» WRITTEN TASK: Please report every line in the entries that contains the string "hovedpulsåren".

» ENTRIES SUPPLIED:
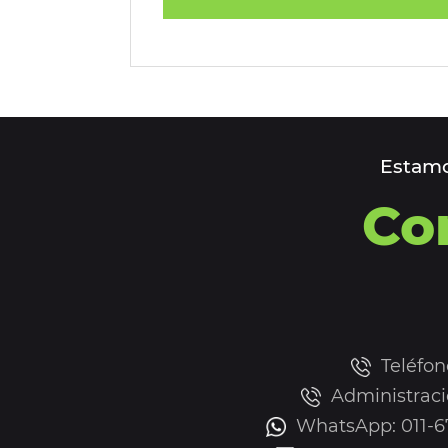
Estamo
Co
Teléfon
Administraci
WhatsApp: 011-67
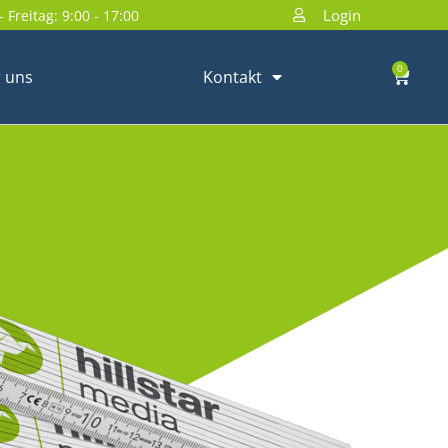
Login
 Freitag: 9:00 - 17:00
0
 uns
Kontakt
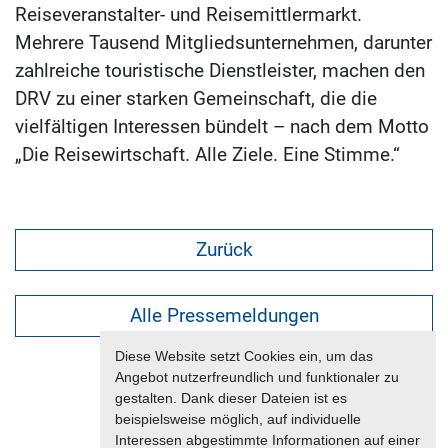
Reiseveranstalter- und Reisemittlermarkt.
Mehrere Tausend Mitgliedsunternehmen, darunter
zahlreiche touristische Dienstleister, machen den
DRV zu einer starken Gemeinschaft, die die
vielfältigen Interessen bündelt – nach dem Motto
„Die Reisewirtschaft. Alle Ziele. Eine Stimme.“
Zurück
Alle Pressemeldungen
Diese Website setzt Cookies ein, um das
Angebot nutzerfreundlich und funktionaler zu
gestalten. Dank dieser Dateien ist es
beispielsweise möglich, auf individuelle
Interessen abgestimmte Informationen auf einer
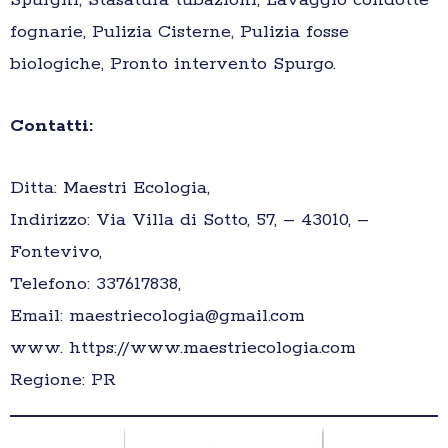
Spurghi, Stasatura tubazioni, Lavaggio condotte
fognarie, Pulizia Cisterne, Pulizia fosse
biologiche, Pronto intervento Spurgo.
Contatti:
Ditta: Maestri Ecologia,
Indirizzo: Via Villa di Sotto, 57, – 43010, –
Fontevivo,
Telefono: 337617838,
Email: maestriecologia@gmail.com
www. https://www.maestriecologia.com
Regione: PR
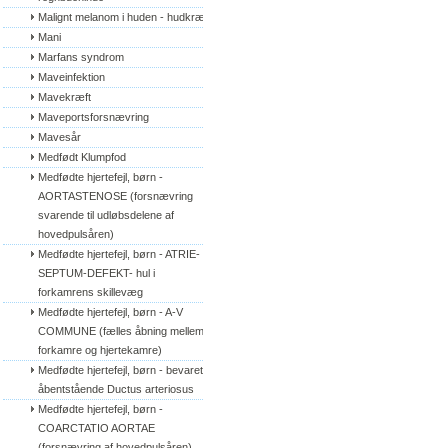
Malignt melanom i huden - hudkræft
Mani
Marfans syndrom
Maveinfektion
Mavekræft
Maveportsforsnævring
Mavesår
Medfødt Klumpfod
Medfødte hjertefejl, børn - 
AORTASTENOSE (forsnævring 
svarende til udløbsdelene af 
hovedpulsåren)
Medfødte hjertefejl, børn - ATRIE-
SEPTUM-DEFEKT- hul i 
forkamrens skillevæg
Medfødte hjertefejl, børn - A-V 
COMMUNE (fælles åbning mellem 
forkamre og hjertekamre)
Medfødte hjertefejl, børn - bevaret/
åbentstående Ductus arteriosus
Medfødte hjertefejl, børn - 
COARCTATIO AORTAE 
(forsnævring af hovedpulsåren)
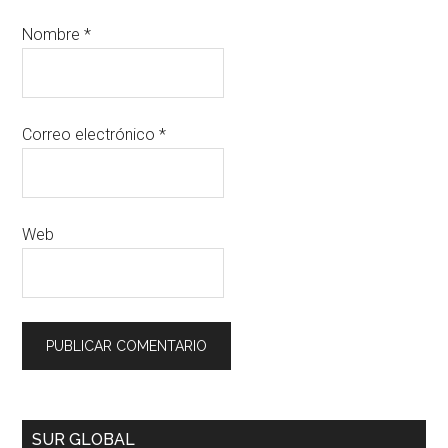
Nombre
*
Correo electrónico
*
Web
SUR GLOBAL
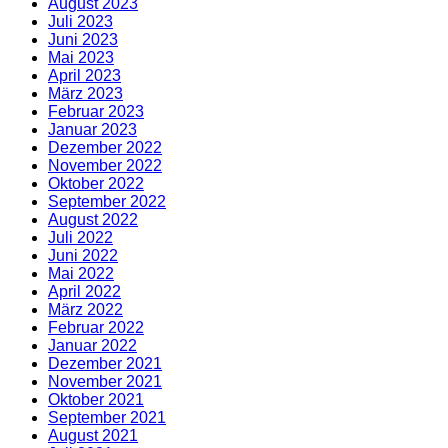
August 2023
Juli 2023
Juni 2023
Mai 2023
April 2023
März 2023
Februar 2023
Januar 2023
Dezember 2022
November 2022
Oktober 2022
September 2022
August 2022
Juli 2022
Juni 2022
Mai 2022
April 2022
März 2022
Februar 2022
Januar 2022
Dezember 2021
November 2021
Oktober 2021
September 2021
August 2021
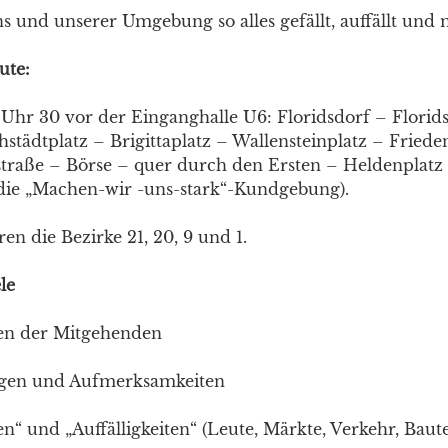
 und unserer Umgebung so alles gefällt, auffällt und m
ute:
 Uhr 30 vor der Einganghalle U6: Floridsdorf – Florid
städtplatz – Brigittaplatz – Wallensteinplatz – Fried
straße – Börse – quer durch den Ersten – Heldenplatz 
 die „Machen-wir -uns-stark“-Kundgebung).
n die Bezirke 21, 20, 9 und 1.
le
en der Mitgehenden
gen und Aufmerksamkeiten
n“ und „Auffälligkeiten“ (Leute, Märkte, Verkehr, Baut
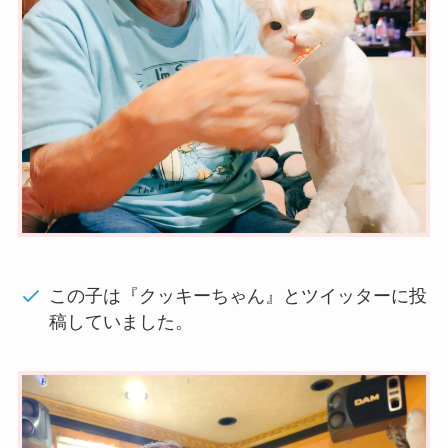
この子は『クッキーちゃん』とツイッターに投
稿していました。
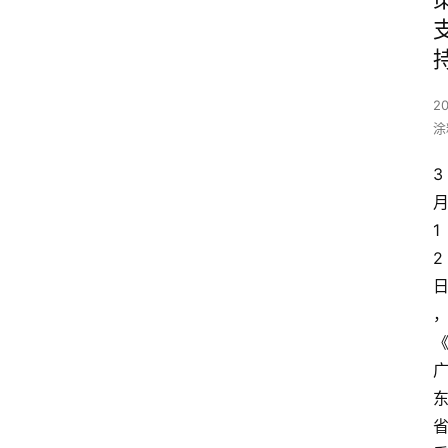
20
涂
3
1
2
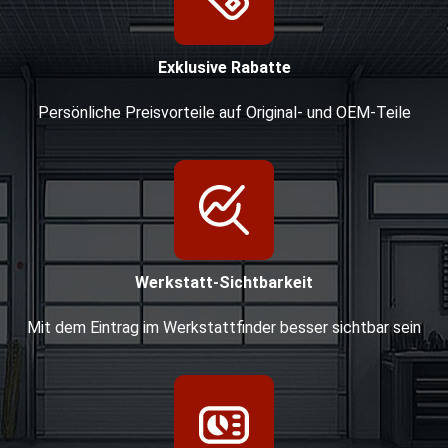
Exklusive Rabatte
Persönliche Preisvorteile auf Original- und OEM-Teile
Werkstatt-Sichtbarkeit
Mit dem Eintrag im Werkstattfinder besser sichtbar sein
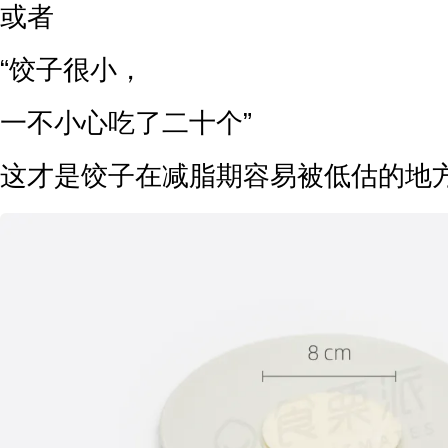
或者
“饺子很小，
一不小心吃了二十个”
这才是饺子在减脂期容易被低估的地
* * *
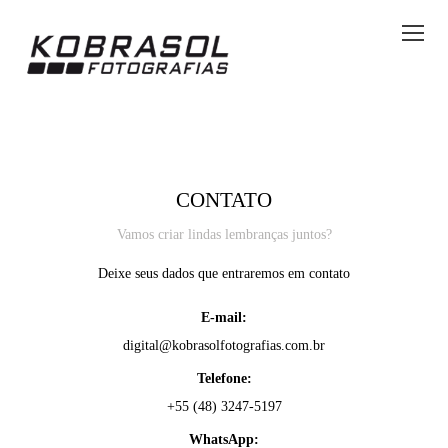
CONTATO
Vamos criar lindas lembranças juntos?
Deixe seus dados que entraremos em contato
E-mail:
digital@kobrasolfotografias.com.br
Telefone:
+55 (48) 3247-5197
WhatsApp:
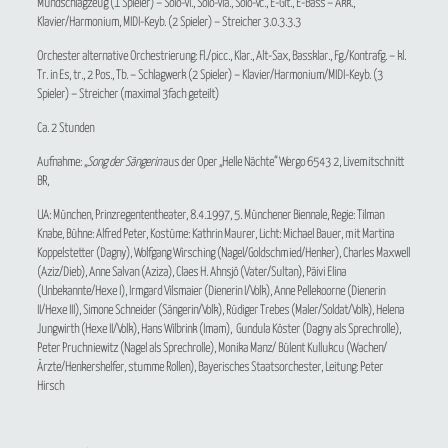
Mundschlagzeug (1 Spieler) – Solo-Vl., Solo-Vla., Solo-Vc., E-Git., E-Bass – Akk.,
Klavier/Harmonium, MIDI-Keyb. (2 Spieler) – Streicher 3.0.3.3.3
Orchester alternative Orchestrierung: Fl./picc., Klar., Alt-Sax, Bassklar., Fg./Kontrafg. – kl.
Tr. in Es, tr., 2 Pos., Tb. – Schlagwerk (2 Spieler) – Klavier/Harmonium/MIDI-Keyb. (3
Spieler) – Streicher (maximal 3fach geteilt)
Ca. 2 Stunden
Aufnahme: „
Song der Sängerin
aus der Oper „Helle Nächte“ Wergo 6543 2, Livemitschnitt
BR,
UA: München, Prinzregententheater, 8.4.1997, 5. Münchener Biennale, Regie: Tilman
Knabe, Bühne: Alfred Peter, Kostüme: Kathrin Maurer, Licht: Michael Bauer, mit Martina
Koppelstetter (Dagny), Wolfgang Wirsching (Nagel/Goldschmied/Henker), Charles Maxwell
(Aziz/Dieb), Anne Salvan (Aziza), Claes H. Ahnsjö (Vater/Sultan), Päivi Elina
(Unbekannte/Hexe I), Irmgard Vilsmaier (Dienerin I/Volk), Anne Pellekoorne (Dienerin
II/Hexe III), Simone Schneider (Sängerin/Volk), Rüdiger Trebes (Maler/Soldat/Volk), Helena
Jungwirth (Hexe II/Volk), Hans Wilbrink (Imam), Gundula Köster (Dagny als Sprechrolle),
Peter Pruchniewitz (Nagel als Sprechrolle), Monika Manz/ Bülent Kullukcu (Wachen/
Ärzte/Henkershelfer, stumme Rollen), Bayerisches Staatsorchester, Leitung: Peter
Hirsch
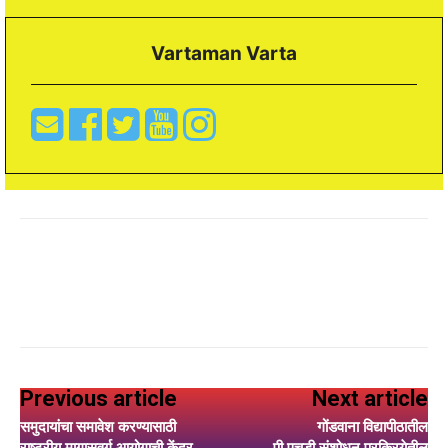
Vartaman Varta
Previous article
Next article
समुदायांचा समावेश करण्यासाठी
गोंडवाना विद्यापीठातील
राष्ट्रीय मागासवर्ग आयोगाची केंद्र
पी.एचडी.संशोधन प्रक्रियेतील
--
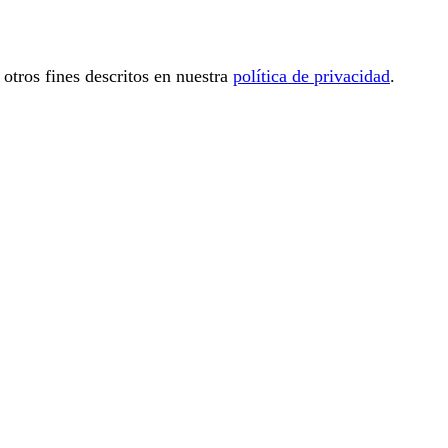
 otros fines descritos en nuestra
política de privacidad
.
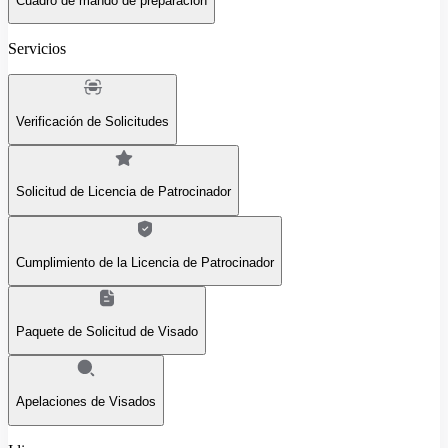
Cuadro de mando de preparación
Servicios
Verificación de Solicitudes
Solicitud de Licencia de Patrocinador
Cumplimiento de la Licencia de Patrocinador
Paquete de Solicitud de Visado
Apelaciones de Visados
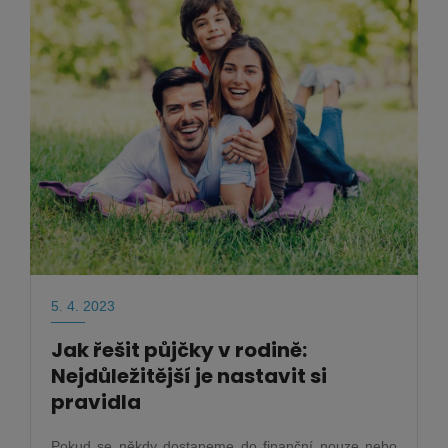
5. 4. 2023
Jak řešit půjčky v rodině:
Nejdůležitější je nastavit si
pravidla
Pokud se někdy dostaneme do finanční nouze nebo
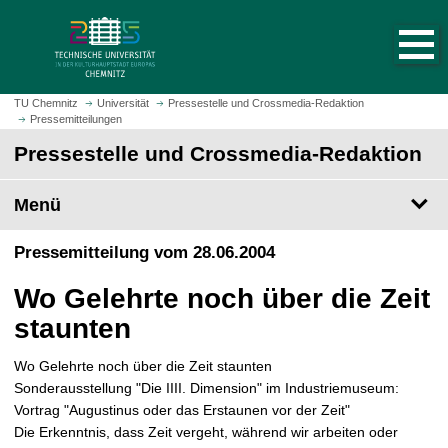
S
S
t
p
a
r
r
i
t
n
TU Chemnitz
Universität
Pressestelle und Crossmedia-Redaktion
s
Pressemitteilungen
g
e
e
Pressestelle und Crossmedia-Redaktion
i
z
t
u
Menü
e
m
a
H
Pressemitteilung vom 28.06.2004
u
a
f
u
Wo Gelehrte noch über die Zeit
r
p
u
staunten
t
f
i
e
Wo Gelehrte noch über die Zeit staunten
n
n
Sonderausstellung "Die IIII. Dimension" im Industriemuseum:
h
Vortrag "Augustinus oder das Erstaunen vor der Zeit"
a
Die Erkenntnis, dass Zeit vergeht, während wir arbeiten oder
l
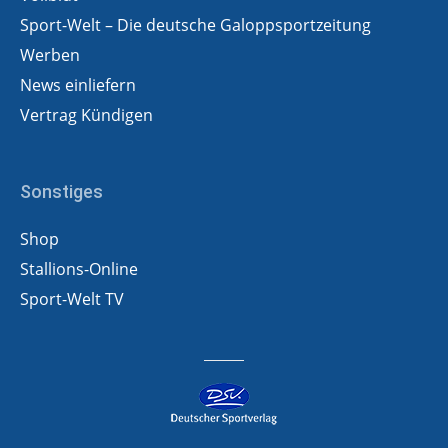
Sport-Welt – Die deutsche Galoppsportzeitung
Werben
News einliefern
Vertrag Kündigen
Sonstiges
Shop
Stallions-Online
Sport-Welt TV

» OUTPUT FOR THIS EXERCISE:
hovedpulsåren)
(forsnævring af hovedpulsåren)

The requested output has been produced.